Sociology Index


Nomothetic means, of or pertaining to the study or discovery of general laws. Nomothetic means people's unique personalities can be understood as them having relatively greater or lesser amounts of traits that are consistently across people. Nomothetic explanation describes the effort to derive laws that explain types or categories of objective phenomena. Nomothetic explanation is based on what Immanuel Kant described as a tendency to generalize, and is typical for the natural sciences.

Examples of nomothetic explanation: Why do men murder their partners? Or, What are the causes of international violence? These explanations are known as nomothetic explanations.

Personality Traits: Idiographic vs. Nomothetic

Idiographic means people have unique personality structures, thus some traits are more important in understanding the structure of some people than others.
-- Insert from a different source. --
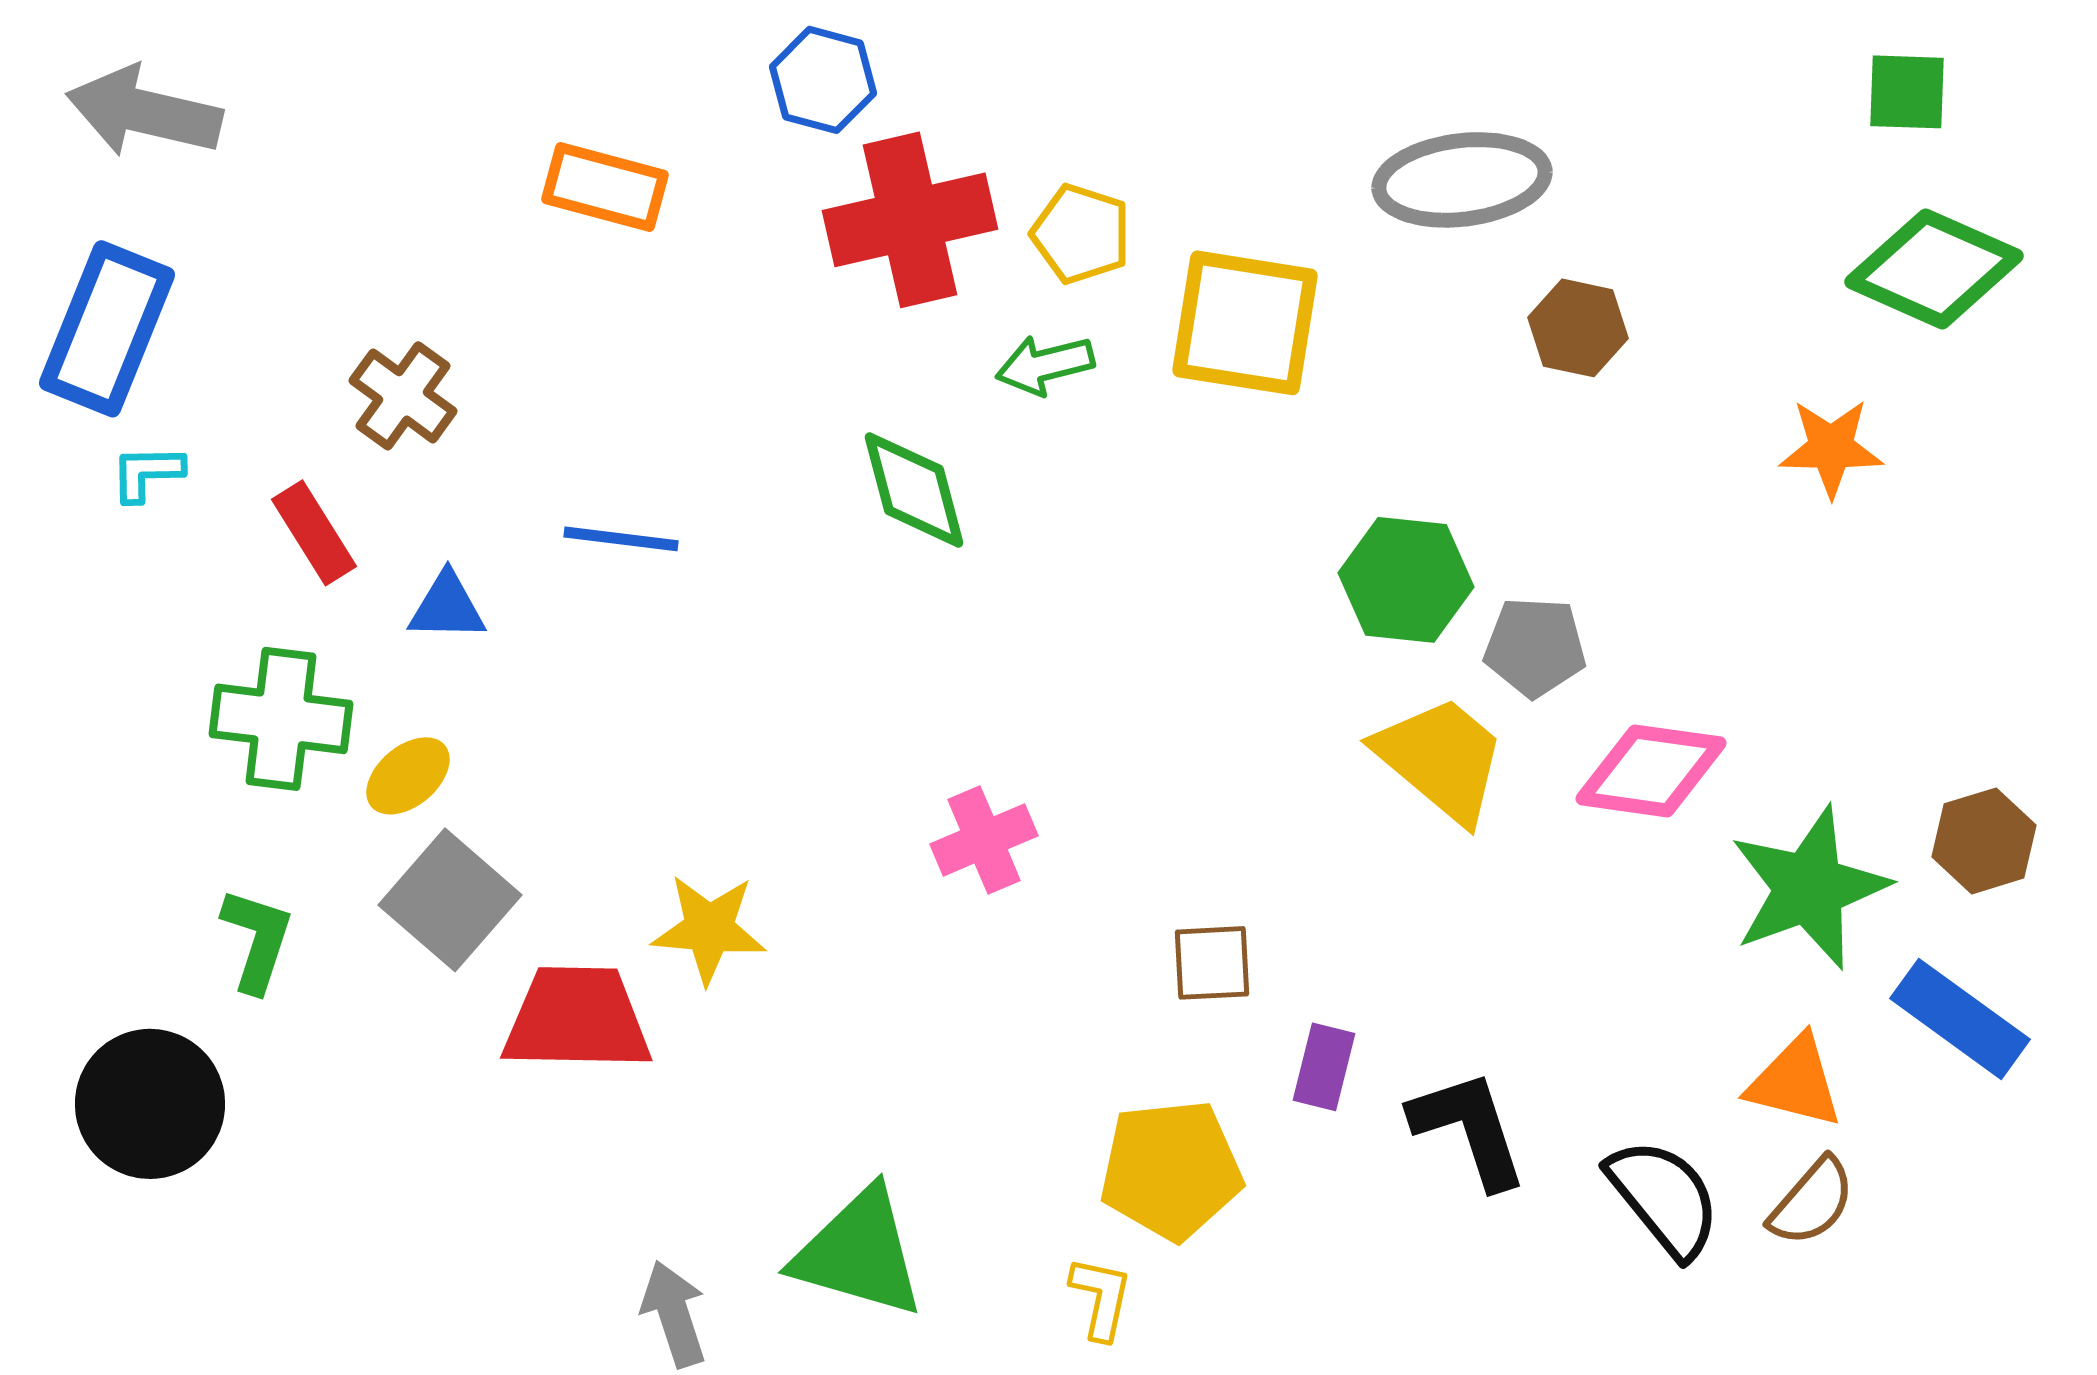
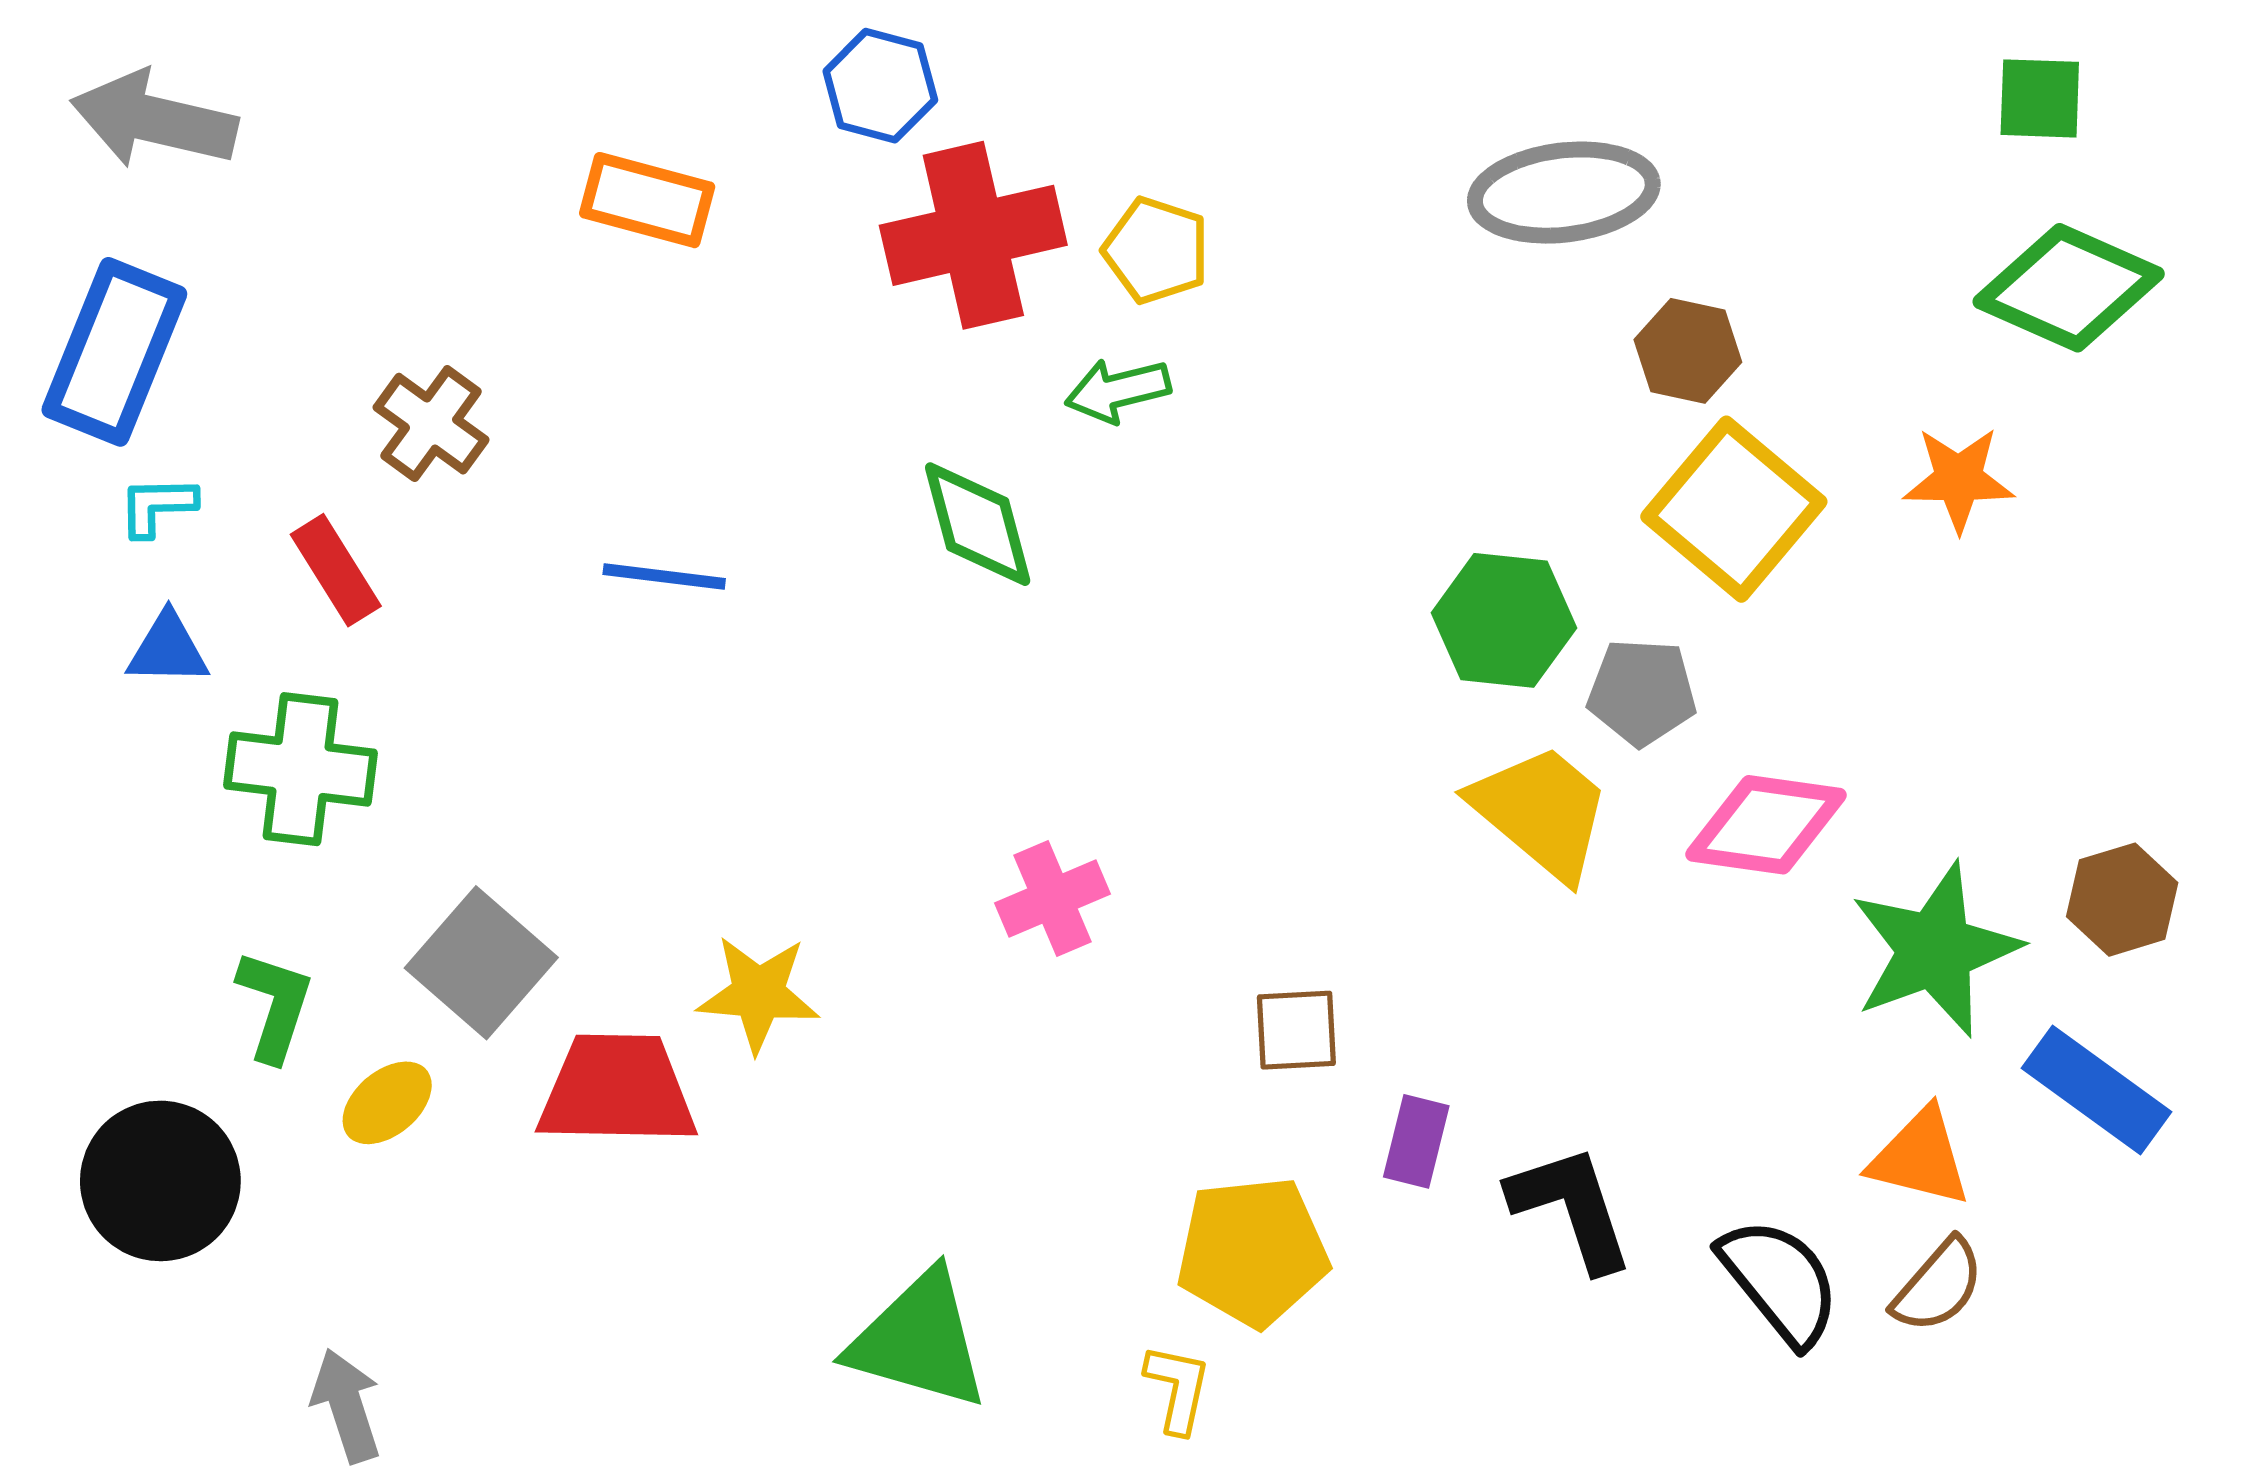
yellow square: (1245, 323) -> (1734, 509), moved, turned 31
blue triangle: (447, 607) -> (168, 649), moved
yellow ellipse: (408, 776) -> (387, 1103), moved
gray arrow: (674, 1314) -> (347, 1406), moved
However the whole issue of whether a trait exists in all people to a greater or lesser degree is complicated by different views of the trait perspective. 

There are two different views as to whether all traits exist in all people: Nomothetic literally means "proposition of the law" and is used in philosophy, psychology, and law with differing meanings.

In psychology, nomothetic measures are contrasted to ipsative or idiothetic measures, where nomothetic measures are measures that are observed on a relatively large sample and have a more general outlook while the idiographic approach is relating to a more singular case as is done in case studies.

The Nomothetic view emphasizes comparability among individuals but sees people as unique in their combination of traits. This viewpoint sees traits as having the same psychological meaning in everyone.

The belief is that people differ only in the amount of each trait. It is this which constitutes their uniqueness. This approach tends to use self-report personality questions, factor analysis etc. People differ in their positions along a continuum in the same set of traits.

Most contemporary psychologists tend towards a nomothetic approach (and the trait approach is often viewed solely as a nomothetic approach these days), but they are aware of how a trait may be slightly different from person to person in the way that it is expressed.